Her smile grew more solemn, then faded. “No, the husband of our granddaughter would honor it as you say, and accept the tribute of respect you offer.”

“Their son will be worthy of much honor, and their daughters are known and will continue to be known for their knowledge, wisdom, gentleness, compassion, and beauty. Idril favors you, by the way.”

She smiled. “And Melian?”

“She is her own being, favoring all and none at the same time. She is wondrous fair, they say, although her daughter Arien is her grandmother in gold rather than russets.”

“And Eldarion?”

“There is no question that he is descended directly from the sons of Eärendil--and from Aragorn.”
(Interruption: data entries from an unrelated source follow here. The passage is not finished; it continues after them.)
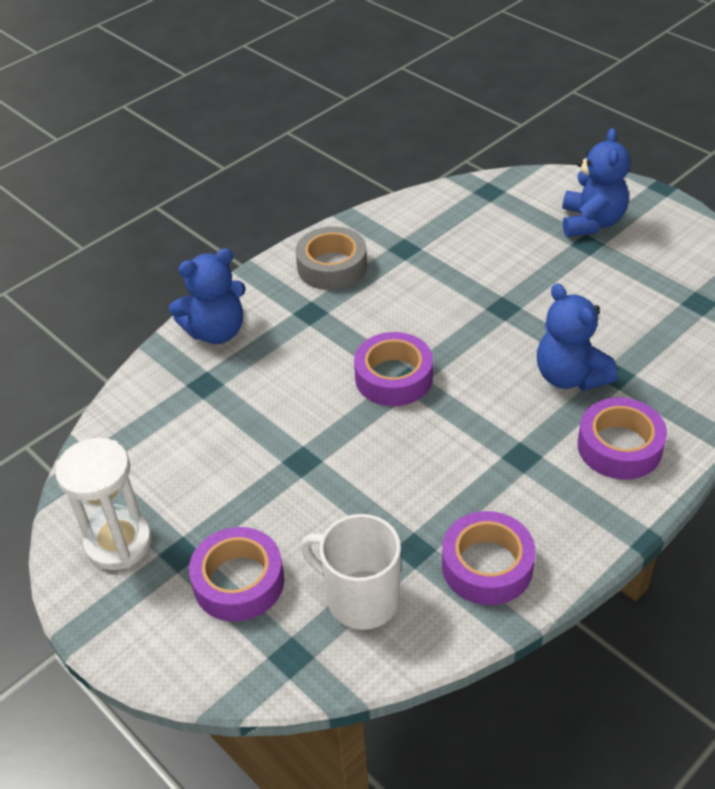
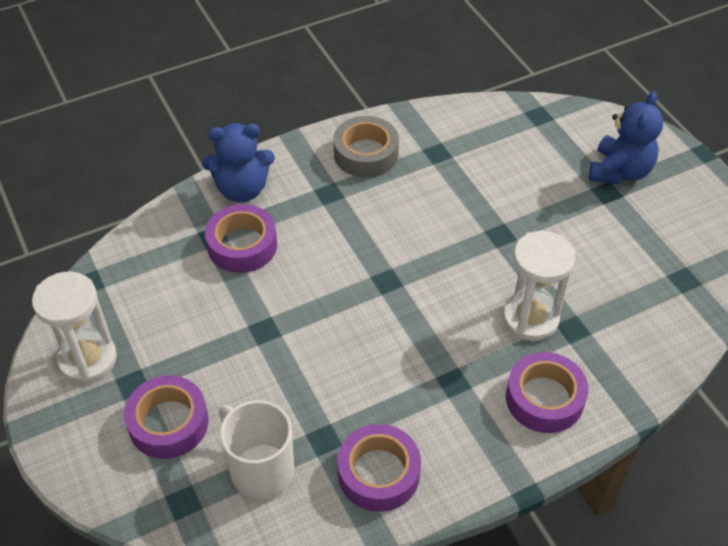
camera: 15 degrees right, 5 degrees up
(393, 377) = (374, 275): purple tape -> purple tape (242, 245)
(570, 376) = (530, 318): blue teddy bear -> white hourglass

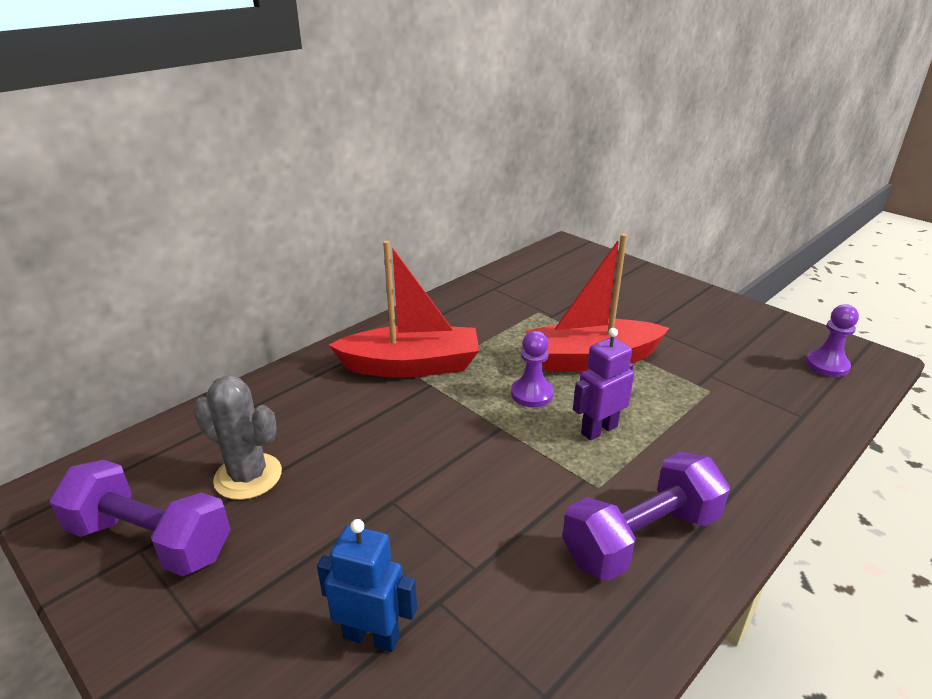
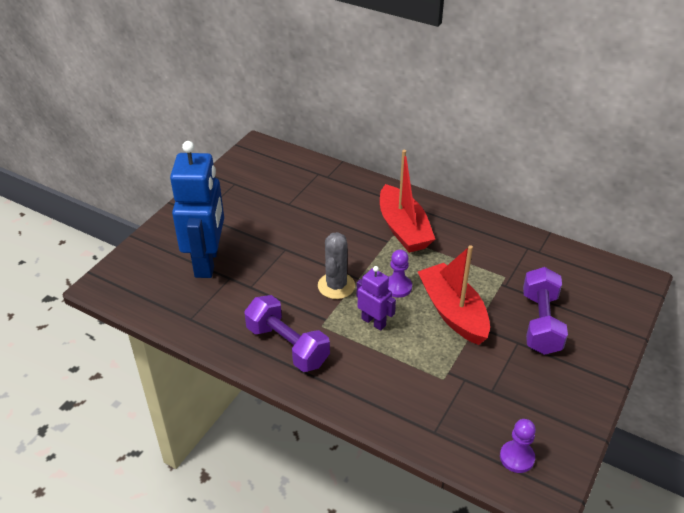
camera: 75 degrees right, 10 degrees up
(150, 540) = (240, 184): purple dumbbell -> purple dumbbell (541, 323)
(248, 476) = (286, 197): grey cactus -> grey cactus (336, 286)
(371, 636) = (207, 262): blue robot -> blue robot, size x2.03

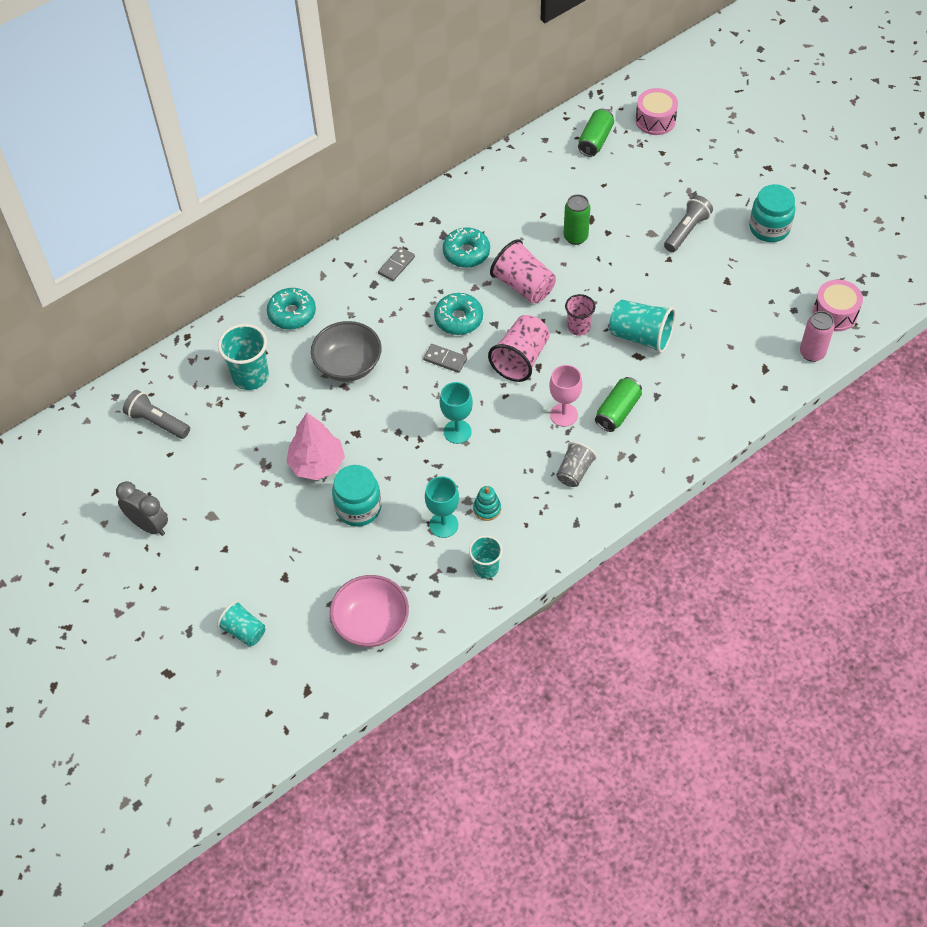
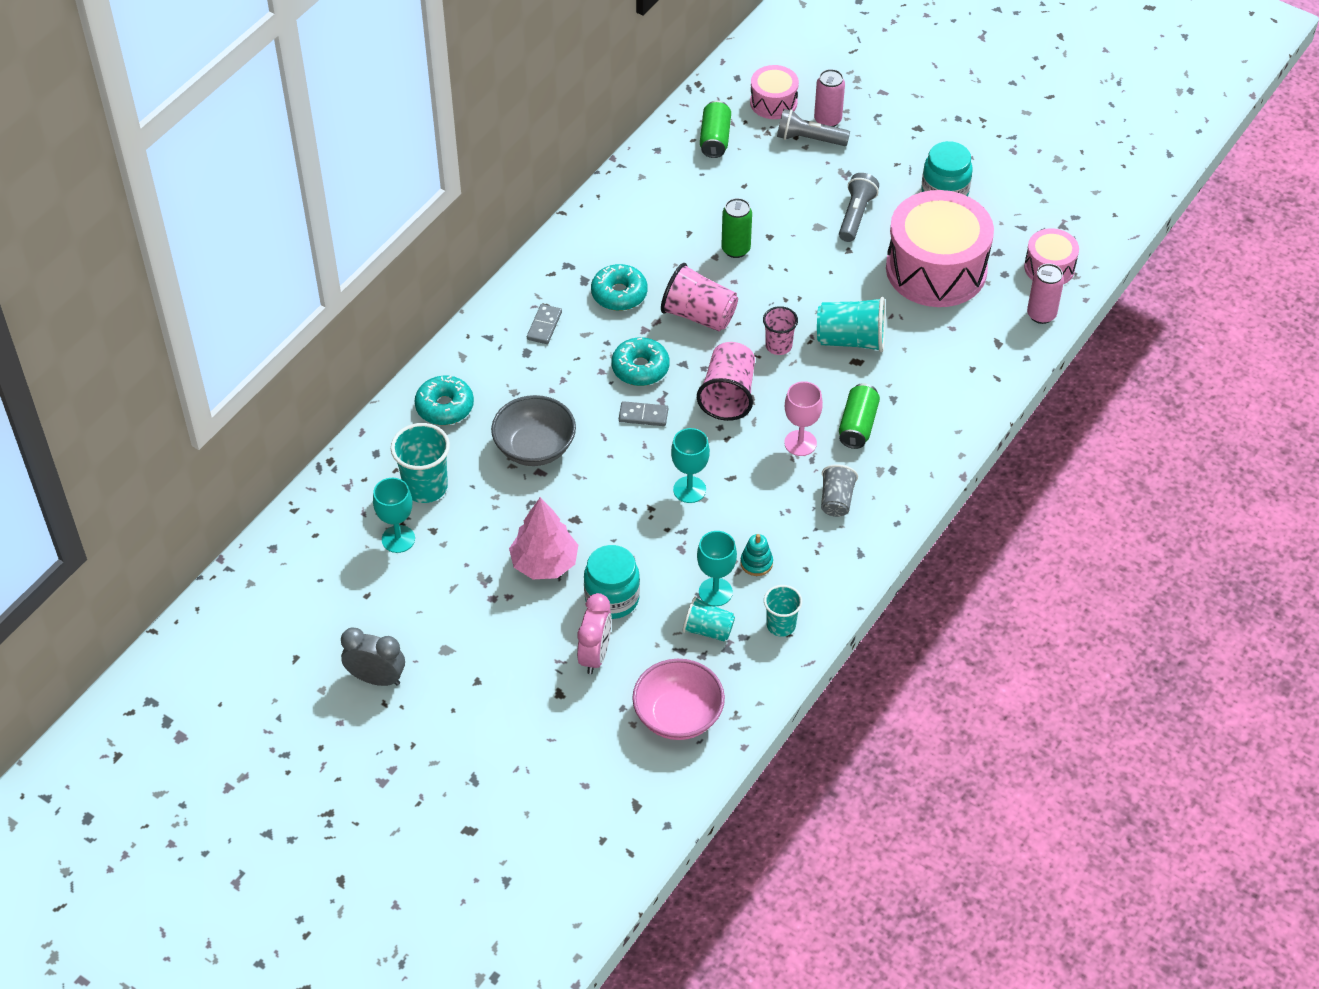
camera: 20 degrees left, 5 degrees down
(157, 422) = (336, 563): grey flashlight -> grey flashlight (809, 139)
(212, 414) = (398, 539): none -> turquoise goblet
(244, 631) = (537, 762): turquoise cup -> turquoise cup (708, 630)
(326, 552) = (595, 655): none -> pink clock
(694, 145) = (827, 120): none -> pink can
(736, 292) = (936, 269): none -> pink drum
Elrond straightened, nodded.

Celeborn and Galadriel climbed the stair to stand by their daughter and her husband, and all looked to the East, standing their own vigil. At last they felt it as another link in the chains of their loves broke, felt a breath far away still, and finally perceived the approach of a shining form, controlled and disciplined in death as it had been in life, full of the Joy of its sudden freedom. And they saw it pause briefly to look on them with honor and recognition--and love--ere it passed on, on to the uttermost West. They bowed at its passing, then looked East again, East with concern for the one who lingered.

“May she not linger long,” Elrond prayed.